Se c’è stato un errore di valutazione degli Stati Uniti e della Unione Europea, questo è stato quello di aver sottostimato la capacità di risposta della Russia nell’era dello “zar” Putin – nella fase post Crimea dello spiegamento del nuovo Ordine Mondiale multipolare- , sarebbe un errore ancora maggiore minimizzare il potere letale nichilista di Washington, che non rimarrà con le braccia incrociate davanti alle velleità libertarie della Germania e della Francia, che si sono avvicinate alla Russia tramite l’accordo di Minsk- 2, dove ha brillato la notevole assenza della Gran Bretagna e degli Stati Uniti (le potenze  anglosassoni).

Una serie di analisi  del rilevante think tank “Brookings Institutions” (BI) – “l’ordine che proviene dal caos: la politica estera di un mondo turbolento” – affronta il ruolo che dovranno avere gli USA di fronte alla Russia nella crisi ucraina.

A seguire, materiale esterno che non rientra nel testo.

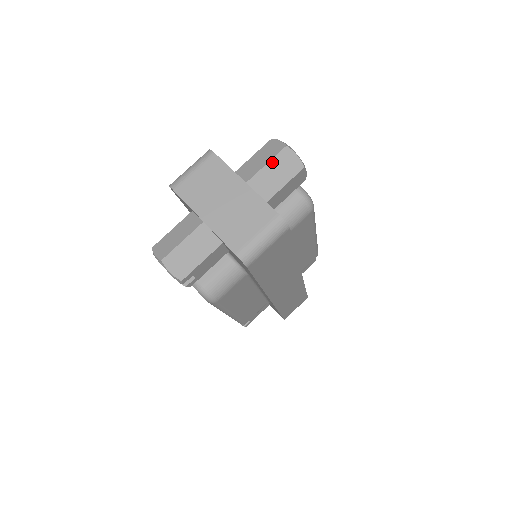
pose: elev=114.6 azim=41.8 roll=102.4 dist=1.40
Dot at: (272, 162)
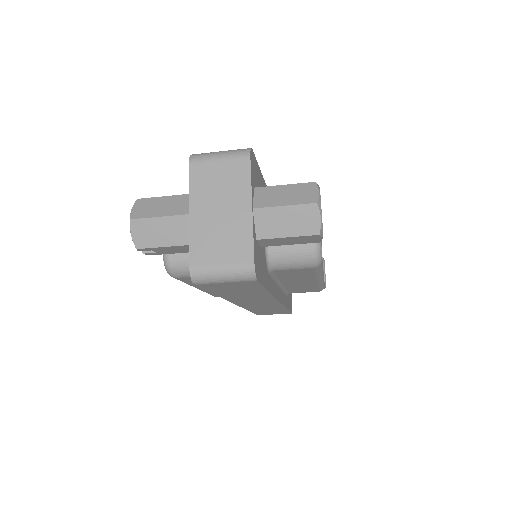
Dot at: (292, 208)
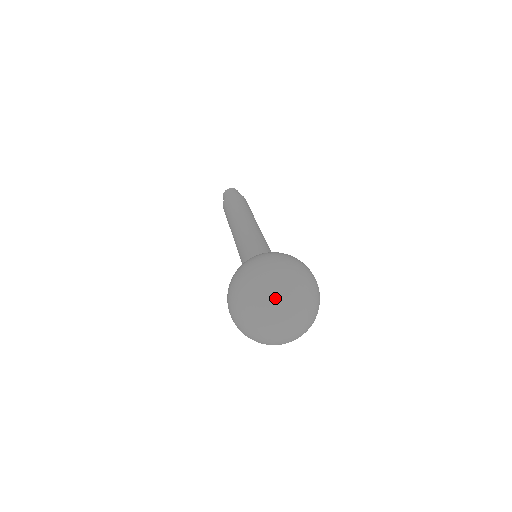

Jeremy Shapiro – già membro del Dipartimento di Stato ed oggi banchiere della BI- argomenta che “invece di armare l’Ucraina” , gli USA dovrebbero scegliere fra due opzioni, non tre, visto che  neppure si prende in considerazione una guerra nucleare: la nuova “guerra fredda” del secolo XXI mediante la quale l’Occidente contiene la Russia: e/o un “accomodamento” con Mosca nel riconoscerle una sfera di influenza nelle regioni vicine con una maggior voce nella architettura della sicurezza europea.

Considerando l’ elevato rischio di un conflitto nucleare tra Stati Uniti e Russia, Jeremy Shapiro si pronuncia per l'”accomodamento” anche se questo non gode di “buona stampa” in Occidente dal 1930, tuttavia questo è preferibile ad una nuova guerra fredda.

Thomas Wright, direttore del progetto sopra l’ordine internazionale e la strategia della BI e in precedenza direttore esecutivo del “Chicago Council” o Global Affairs, gioca con l’equilibrismo strategico che suona persino contraddittorio: “Come contenere la Russia senza una nuova guerra fredda?”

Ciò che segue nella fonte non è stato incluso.